- **What needs to be done**
From the scouting report on Cody O'Connell, copy word for word the part that opens with the words containing "Cody O'Connell (OG, Sr(R), Wash" and closes with "the chest area.".

- **Source text**
BEGIN

Cody O'Connell (OG, Sr(R), Wash St.)
6-9", 370lbs

Opponent: USC

THE GOOD:  If his listed size doesn't make an impression on you, O'Connell's nickname is "the continent".  His nickname is fitting once you see him compared to the other players on the field.  He stands out among the giants as soon as you turn on the tape.  I was expecting too see a lumbering lineman running around the field but I was surprised to see him move well.  By no means is he flying around the field but he also is not stuck in cement.  O' Connell is also very consistent with his hand placement.  He is quick to engage defenders and will keep his hands centered to the chest area.

THE BAD:  O'Connell is a "catch and grab" type lineman.  He does not perform well when asked to power run block.  He is not going to be a lineman that will blow open a hole nor will he move piles.  Rather he will occupy his man enough so as to not affect the timing of the play.  He will also get off balance and fall off his block when trying to power block.

THE UGLY:  Despite being an intimidating figure on the field his play does not intimidate his opponents.  When you watch O'Connell in both pass and run blocking it is obvious that he has a severe lack of play strength.  In pass protection he is regularly driven back into the quarterback.  While run blocking his defender is able to maintain his ground and stay alive on the play.  When blocking man to man he lacks the explosion to drive his man out of the hole.  Even while blocking from angles, like in down blocks or pull blocks, he will get minimal push on the defender.  His lack of strength will also show up in his hand usage.  As I said, he is quick to get his hands engaged on the defender but he struggles to maintain grip on a defender.  His hands are easily knocked off by the defender in both run blocking and pass protection.

IN THE END: O'Connell's effectiveness is one dimensional and scheme limited.  This should undoubtedly hurt his draft stock.  His lack of play strength is going to be troublesome at the next level.  It is hard to imagine him being effective versus larger and stronger defenders in the NFL if defenders are barely budged when he engages them now.  He has some tools that can be built upon but he will be a project OG.  I expect him to be taken in the 5th or 6th round of the NFL draft.

END

- **Given data**
BEGIN

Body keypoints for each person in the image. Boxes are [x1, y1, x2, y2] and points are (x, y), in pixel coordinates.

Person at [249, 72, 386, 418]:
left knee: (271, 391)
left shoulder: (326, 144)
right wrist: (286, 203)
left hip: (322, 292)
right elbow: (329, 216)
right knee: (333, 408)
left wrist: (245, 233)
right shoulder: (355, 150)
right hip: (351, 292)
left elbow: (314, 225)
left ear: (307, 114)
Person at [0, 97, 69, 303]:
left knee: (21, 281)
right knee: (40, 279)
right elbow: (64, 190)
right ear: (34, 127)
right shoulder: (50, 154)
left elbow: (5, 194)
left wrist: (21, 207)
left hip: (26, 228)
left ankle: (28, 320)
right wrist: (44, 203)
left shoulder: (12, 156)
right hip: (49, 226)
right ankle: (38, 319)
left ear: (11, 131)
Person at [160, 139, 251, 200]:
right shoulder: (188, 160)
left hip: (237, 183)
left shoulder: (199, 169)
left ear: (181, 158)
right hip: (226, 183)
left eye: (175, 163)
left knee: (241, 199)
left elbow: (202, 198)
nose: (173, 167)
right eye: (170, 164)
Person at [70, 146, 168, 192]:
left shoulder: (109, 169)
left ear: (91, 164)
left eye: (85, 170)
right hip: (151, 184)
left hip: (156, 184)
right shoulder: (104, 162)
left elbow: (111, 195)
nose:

END

- **Solution to the problem**
Cody O'Connell (OG, Sr(R), Wash St.)
6-9", 370lbs

Opponent: USC

THE GOOD:  If his listed size doesn't make an impression on you, O'Connell's nickname is "the continent".  His nickname is fitting once you see him compared to the other players on the field.  He stands out among the giants as soon as you turn on the tape.  I was expecting too see a lumbering lineman running around the field but I was surprised to see him move well.  By no means is he flying around the field but he also is not stuck in cement.  O' Connell is also very consistent with his hand placement.  He is quick to engage defenders and will keep his hands centered to the chest area.